The impact of war is devastating for children on both sides. In January 2005 the National Vietnam Veterans Museum (NVVAM) in Chicago opened Children of War, a unique collection of artwork by veterans and their children.
Children of War was a large and unique collection of artwork by Vietnam Veterans that depicts the children of the Vietnam War, and offers a "civilian" component exploring the War's impact on the children of veterans. There are two views of war and children. The exhibit included photos taken by veterans of Vietnamese children and a variety of art by children of veterans, who search to know their fathers, and understand the War, through art.
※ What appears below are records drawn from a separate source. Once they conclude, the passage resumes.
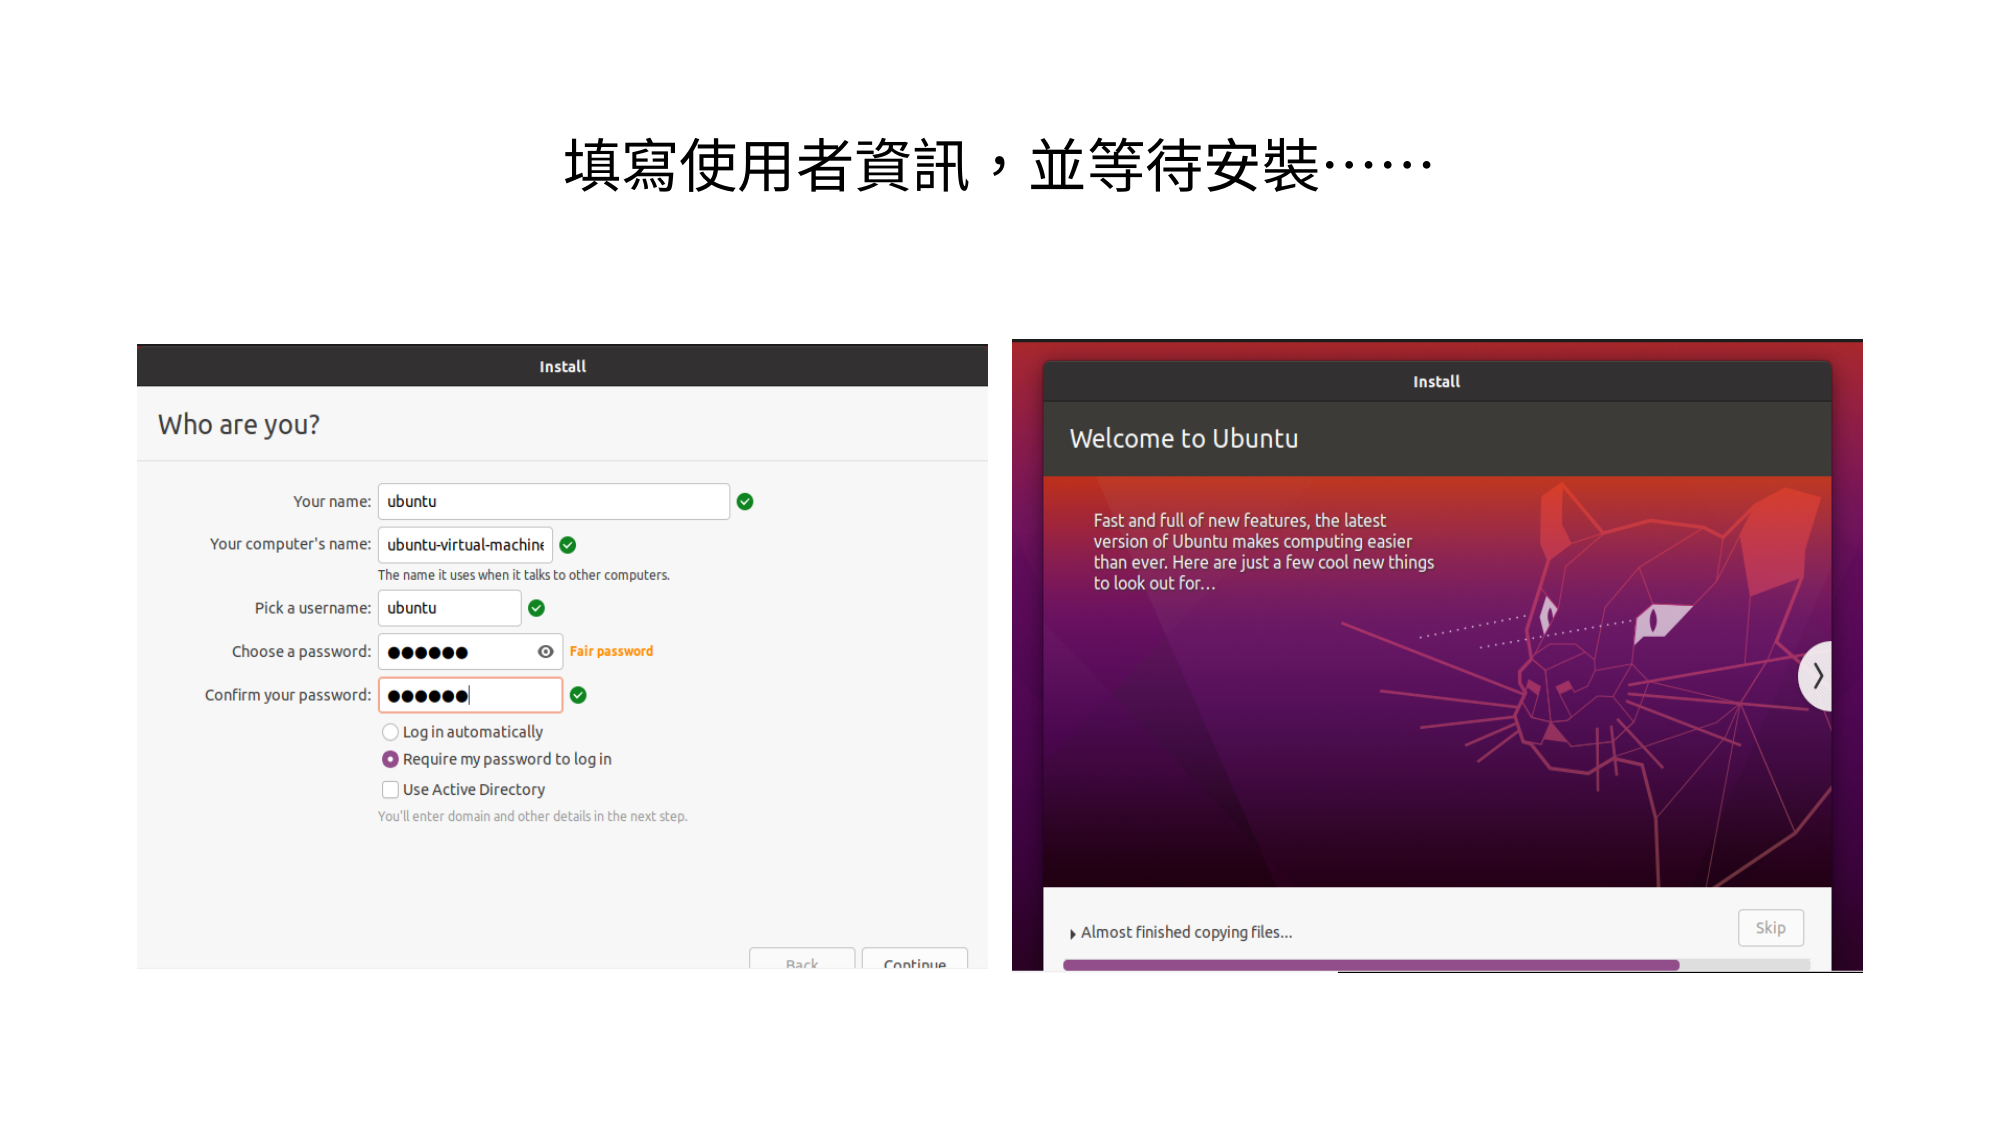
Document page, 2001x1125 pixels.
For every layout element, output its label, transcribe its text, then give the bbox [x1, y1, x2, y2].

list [137, 344, 988, 969]
title 填寫使用者資訊，並等待安裝…… [137, 59, 1863, 278]
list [1012, 339, 1863, 974]
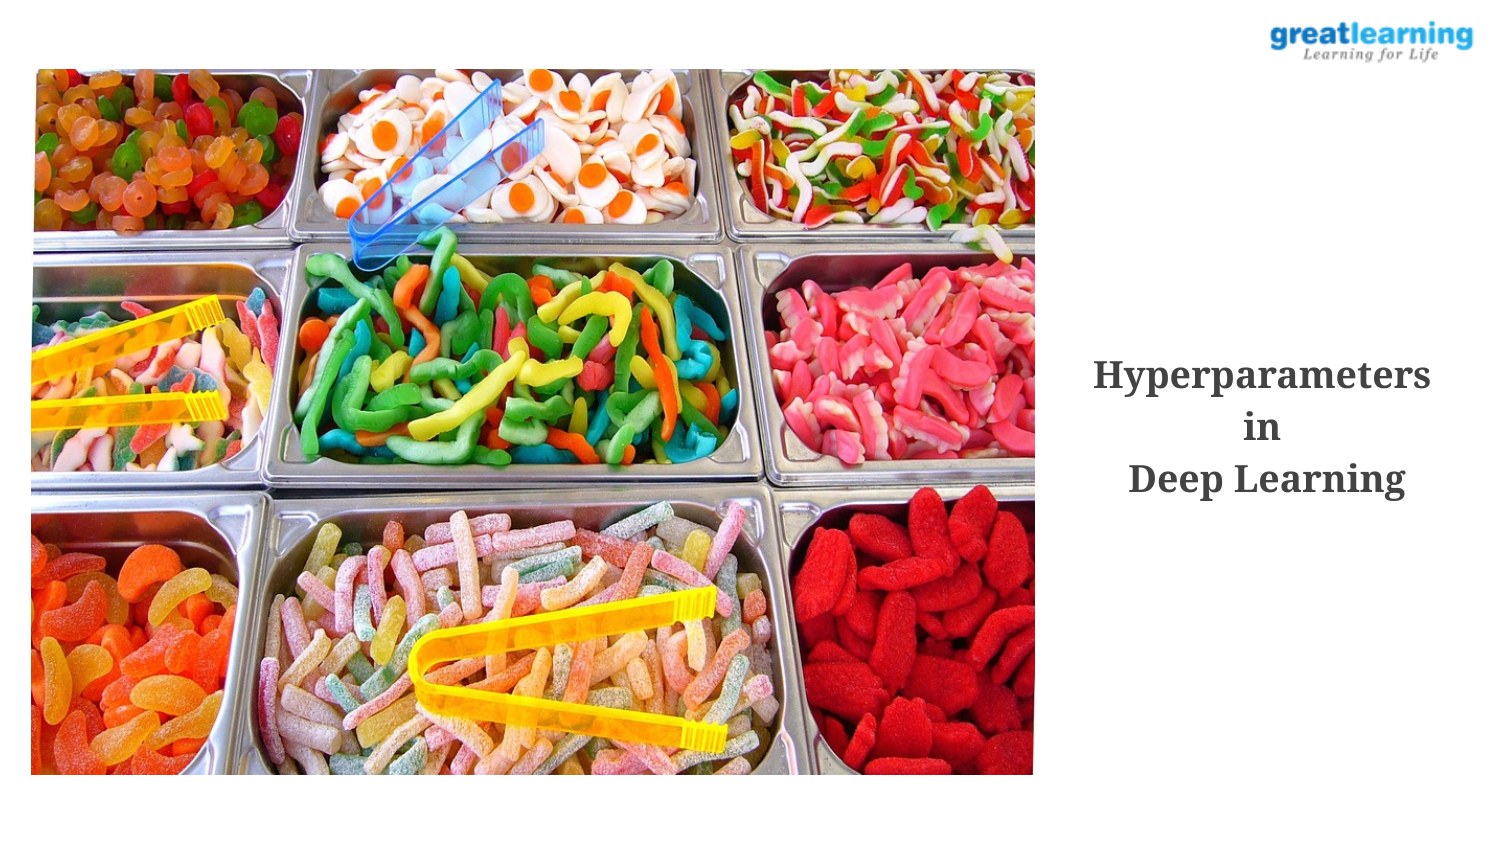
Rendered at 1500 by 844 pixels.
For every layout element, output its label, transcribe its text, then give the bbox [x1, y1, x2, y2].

picture [31, 68, 1035, 775]
text_box Hyperparameters in Deep Learning [1040, 293, 1500, 551]
picture [1270, 20, 1474, 63]
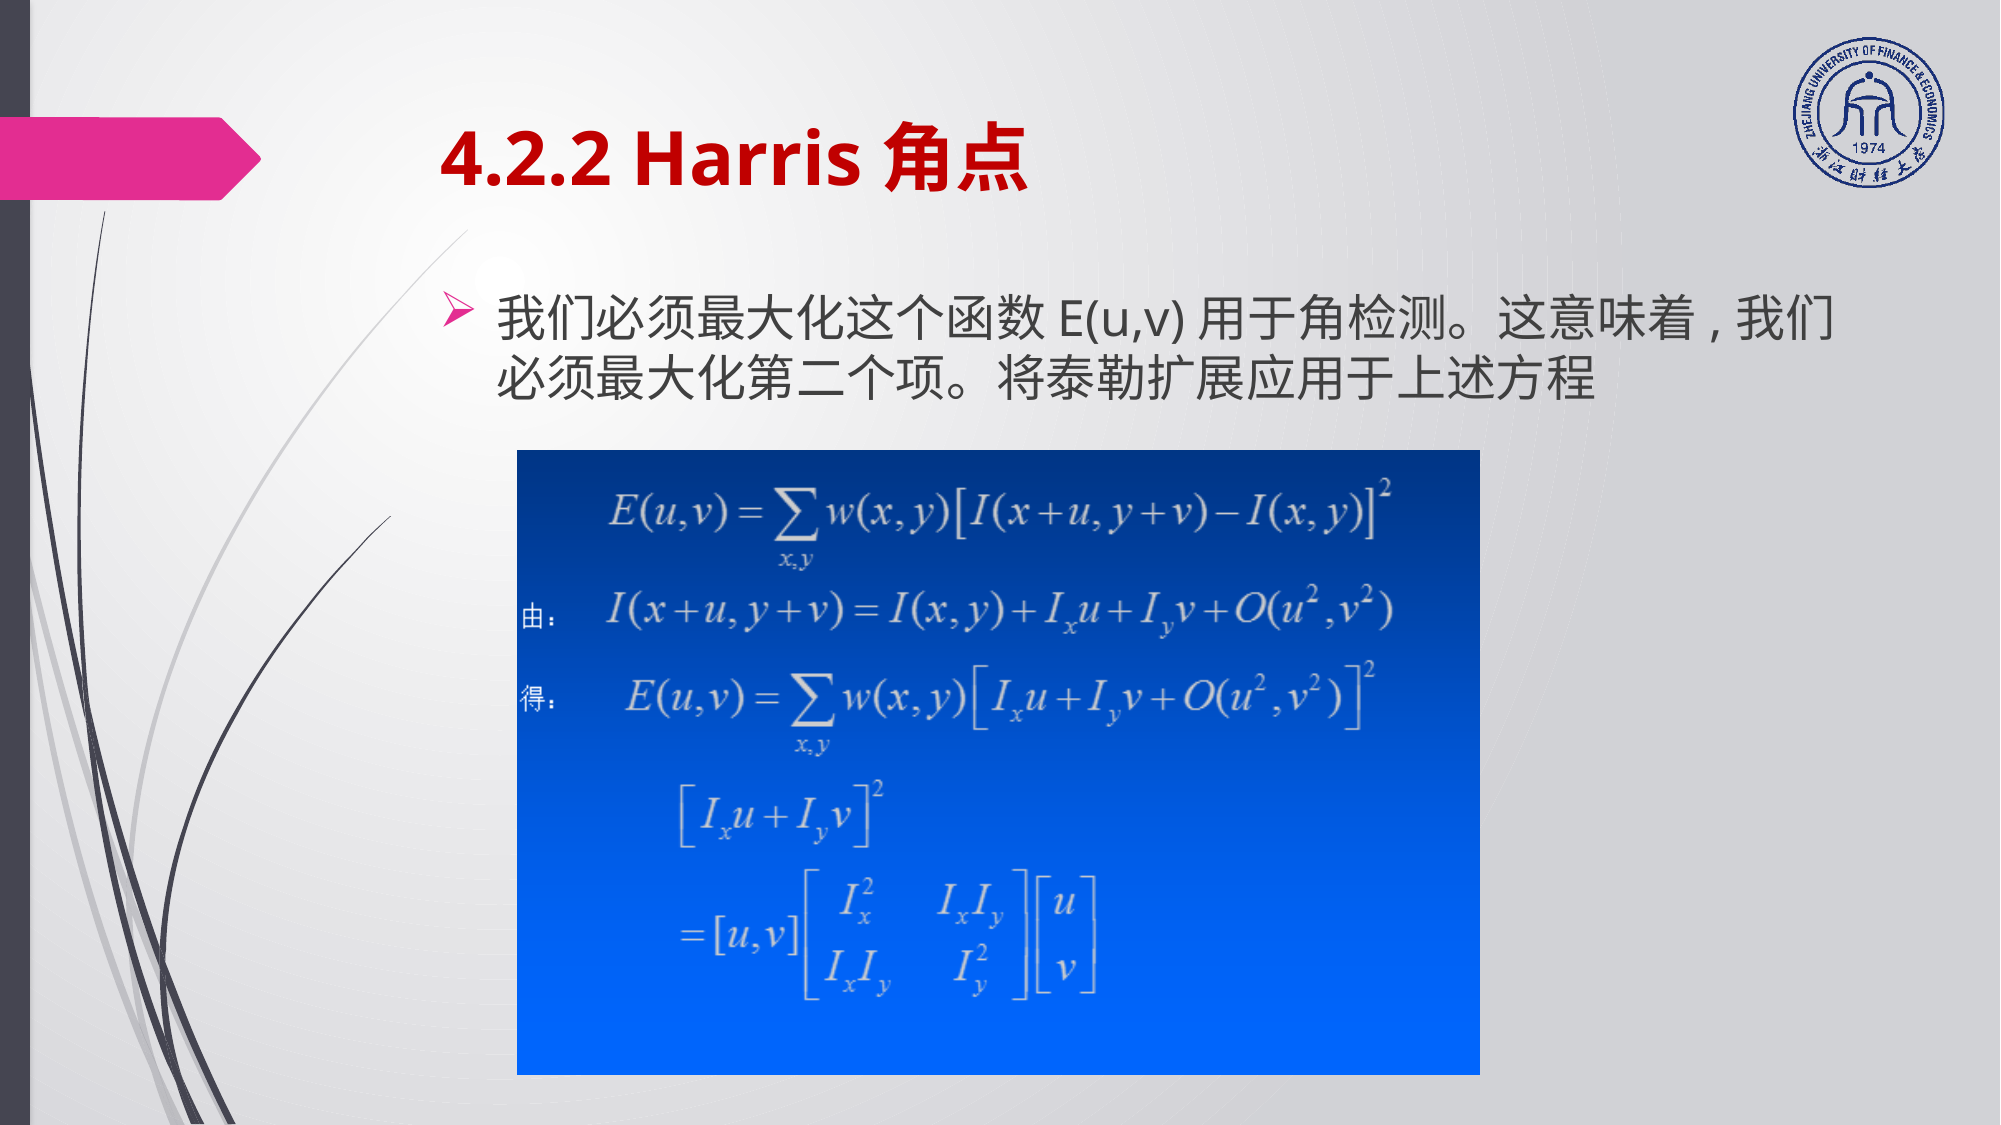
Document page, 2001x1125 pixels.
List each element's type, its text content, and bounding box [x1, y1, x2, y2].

picture [516, 450, 1480, 1075]
list 我们必须最大化这个函数E(u,v)用于角检测。这意味着,我们必须最大化第二个项。将泰勒扩展应用于上述方程 [424, 278, 1888, 899]
picture [1793, 37, 1945, 188]
title 4.2.2 Harris角点 [425, 102, 1888, 278]
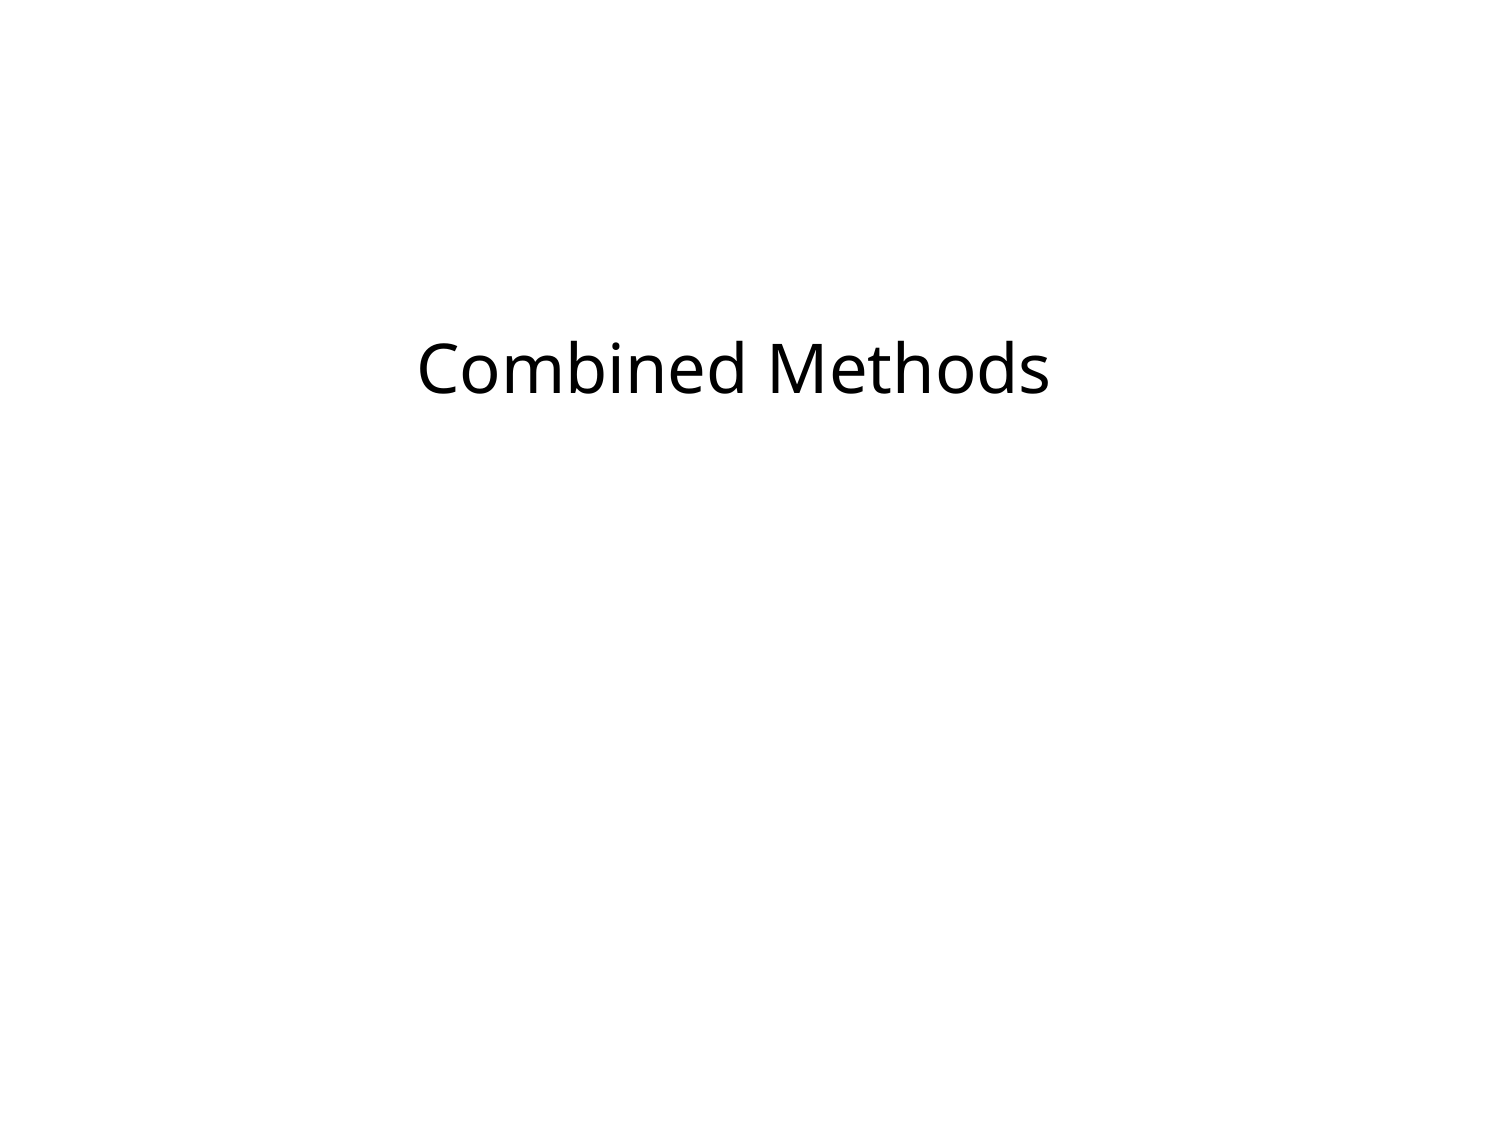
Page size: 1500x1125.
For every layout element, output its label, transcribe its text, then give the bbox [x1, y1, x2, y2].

title Combined Methods [87, 262, 1382, 480]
This poignant exhibit featured works by three children of Vietnam Veterans as well as a number of pieces by Vietnam Veterans about children, showing that war affects everyone, young and old, American and Vietnamese children alike.
  

Left: Delta Boy, Jim McJunkin
Right: Slicky Boys Eyeing a G.I.'s Sucker Pocket (1968), Aldo Panzieri
"Among my more worthwhile experiences as a soldier in a country at war, some of the more memorable ones had to do with children," said Curator Jerry Kykisz. "I sadly came to realize that some were willing combatants, risking life and limb as fellow warriors, as well as innocent victims of tragedy. Children of War is such an important exhibit for the Museum and an opportunity to highlight others affected by the War."


Doll Sellers, William Miles

One artist was awarded his father's purple heart when he was just two years old. Tom Hubbard's father was a US Marine killed in 1966. The work deals specifically with that loss and the search to know his father as an adult. Hubbard re-constructed his father's tour of duty using USMC field reports to visit battlefields, the DMZ and places his father served, including the village of Kim Lien, where he and three other Marines were killed. Hubbard carefully documented his journey in sketchbooks, which later became the foundation for this exhibition, and combined his talent as a graphic designer with his passion for ceramics and photography.


#25 Scorched Earth Policy, Quang Tin Province (1970), Laszlo Kondor
The centerpiece of the exhibition was a series of seventeen ceramic vessels loosely based on military bunkers and artillery shells. These raku-fired vessels combine narrative elements from his father’s letters home during the war, USMC field reports and his own journal entries with black and white images of his father in Vietnam, and Hubbard's own photographs. The work is called Semper Fidelis: How I Met My Father.

There were a variety of visual arts, including sculptures, paintings and photographs as well as audio and electronic arts. A large collection of photos of Vietnamese children depicts the loss of innocence as they pose with guns and cigarettes at very young ages; they were deadly components to Vietnam's war efforts.
Other artists include Kolleen Mitchell, whose photography of her father shows a man who died spiritually, not physically, from post-traumatic stress disorder and continues to live with the War all around him everyday. Sally Packard is an Assistant Professor of visual arts in Denton, TX and presents a strong, thought-provoking element to the exhibit with empty chairs covered by a gauze tent.